Para potencializar os benefícios e prolongar a sensação de saciedade, a banana pode ser combinada com fontes de proteína ou gordura insaturada, como iogurte natural, aveia, amendoim ou pasta de amendoim sem açúcar. Essa associação transforma a fruta em um lanche mais completo. A energia fornecida pela banana provém principalmente de seus carboidratos que, à medida que a fruta amadurece, têm parte do amido convertido em açúcares naturais. É importante ressaltar que, embora forneça energia para atividades cotidianas, a banana não age como um estimulante como a cafeína e não resolve o cansaço causado por sono insuficiente, anemia ou outras condições de saúde. Segundo a Escola de Saúde Pública de Harvard, uma banana média contém aproximadamente 110 calorias, 28 gramas de carboidratos, 3 gramas de fibras e 450 miligramas de potássio, complementando, mas não substituindo, a necessidade de uma alimentação diversificada. O canal da Nutricionista Patricia Leite, no YouTube, também aprofunda os benefícios da fruta e aborda dúvidas sobre intestino, pressão, câimbras e controle de peso.

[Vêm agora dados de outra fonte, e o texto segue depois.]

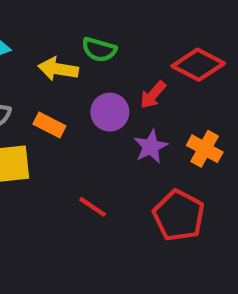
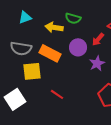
orange rectangle: (49, 125) -> (50, 53), size x1.5
red line: (93, 207) -> (57, 94), moved

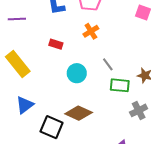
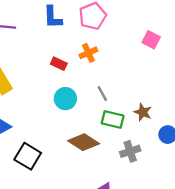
red rectangle: (56, 44) -> (59, 64), moved
brown diamond: (79, 113) -> (84, 142), moved

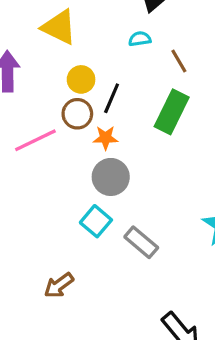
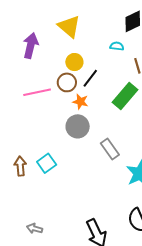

A forma de consumir a banana deve ser adaptada ao intervalo até a próxima refeição e à rotina individual. Uma banana pura pode ser ideal para um lanche rápido, enquanto combinações com aveia, iogurte ou amendoim aumentam a presença de fibras, proteínas ou gorduras, tornando o lanche mais consistente para momentos específicos como café da manhã, lanche da manhã, pré-atividade física, lanche da tarde ou ceia. Contudo, a estratégia mais consistente para controlar o desejo por doces começa com refeições principais balanceadas, ricas em arroz, feijão, verduras, legumes e proteínas, que sustentam mais do que pratos baseados em farinha refinada ou ultraprocessados. Manter frutas higienizadas e visíveis também facilita escolhas saudáveis. A banana madura pode substituir o açúcar em receitas caseiras, mas a moderação é crucial para evitar reforçar o hábito de consumir preparações excessivamente doces. Pessoas com diabetes, por exemplo, não precisam excluir a fruta, mas devem observar a quantidade, o grau de maturação e os demais carboidratos da refeição, sempre sob orientação de um médico ou nutricionista. O impacto positivo da banana reside na sua capacidade de substituir lanches menos nutritivos, adicionando fibras e micronutrientes, e não apenas em ser um complemento a uma alimentação já desequilibrada.